>> BEGIN
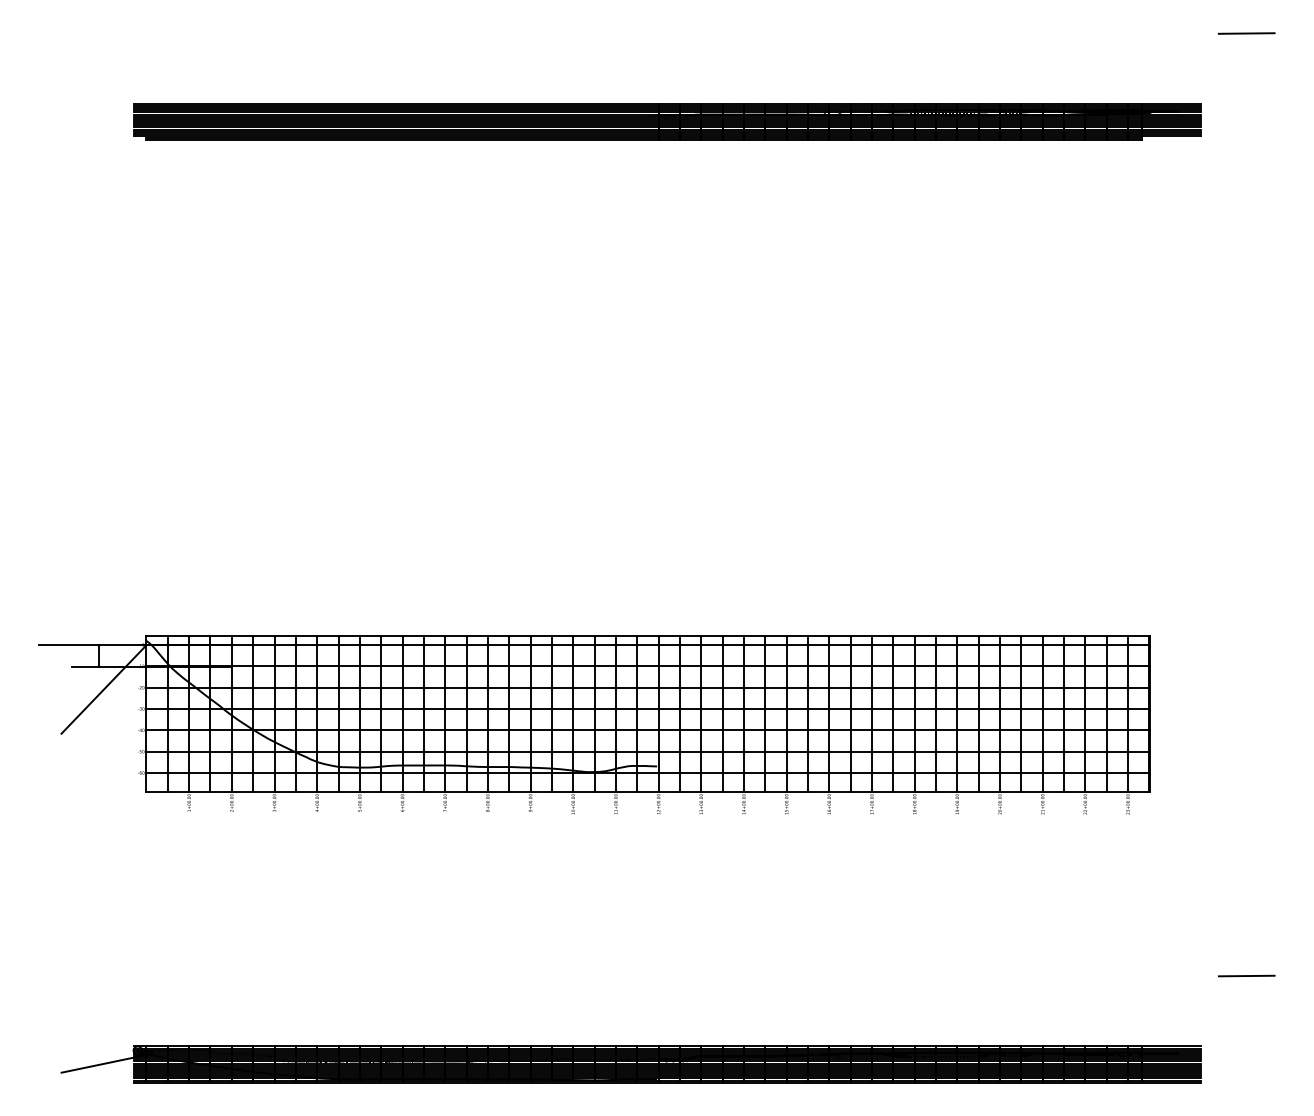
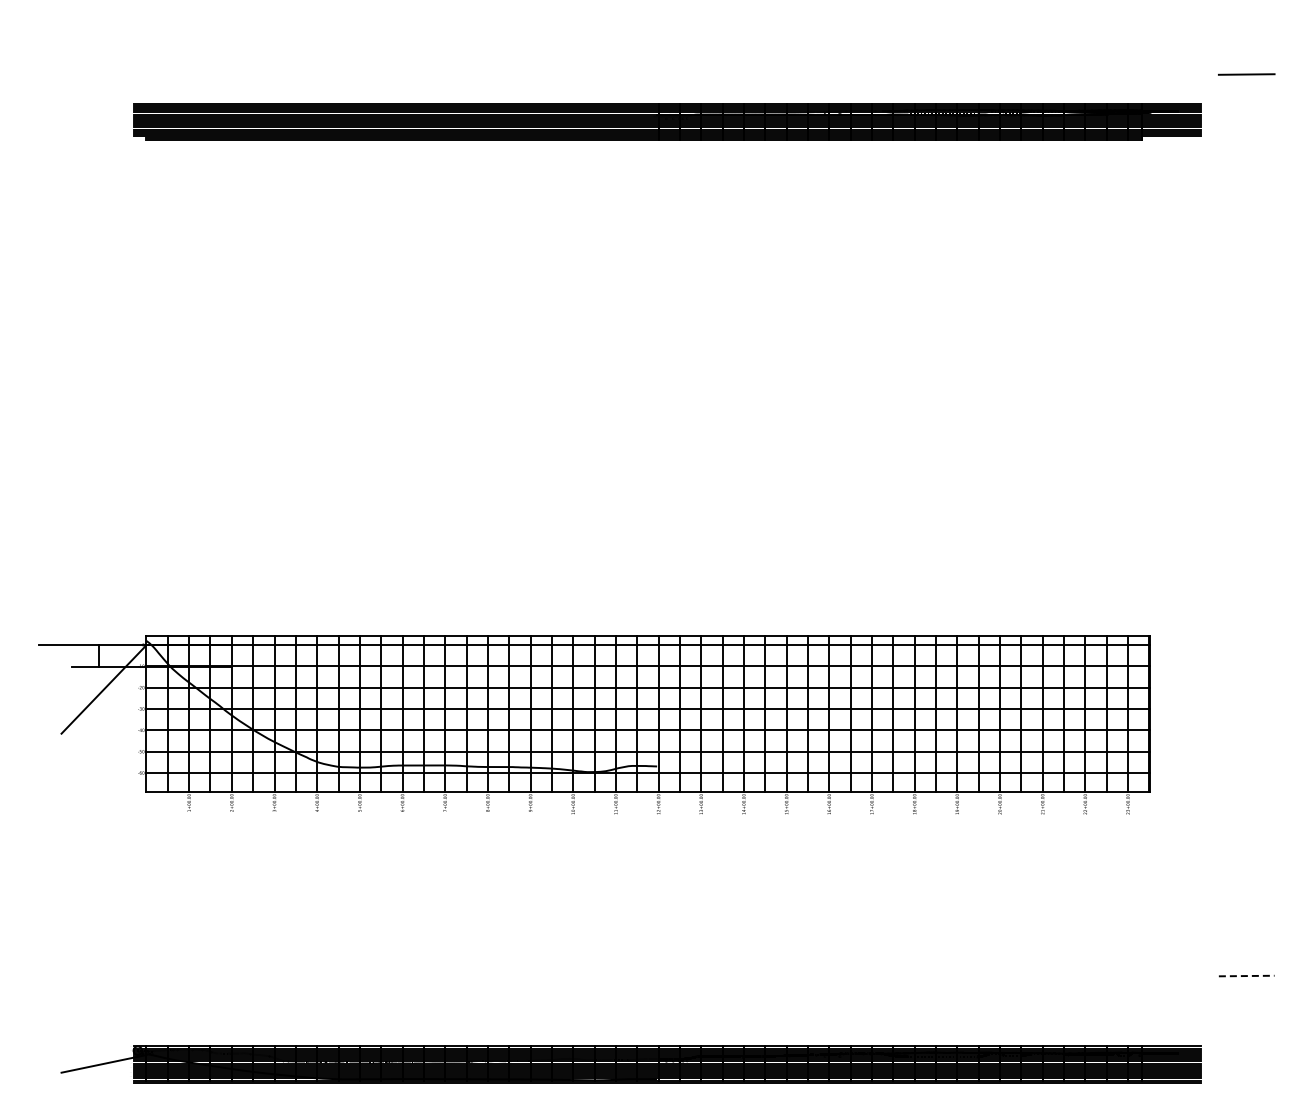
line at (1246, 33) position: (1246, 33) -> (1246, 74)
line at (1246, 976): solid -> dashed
>> END
>> BEGIN
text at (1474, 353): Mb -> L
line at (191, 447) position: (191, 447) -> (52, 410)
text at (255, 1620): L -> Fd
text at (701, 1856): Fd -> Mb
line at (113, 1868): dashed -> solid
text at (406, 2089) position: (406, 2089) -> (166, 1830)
>> END
Exercise task ▸ Rewrite the data starting with the line containing "line at (1246, 33)" and going on through the line containing "line at (1246, 976): solid -> dashed", changing "solid" to "continuous" and leaving everything else as it is.

Solution ▸
line at (1246, 33) position: (1246, 33) -> (1246, 74)
line at (1246, 976): continuous -> dashed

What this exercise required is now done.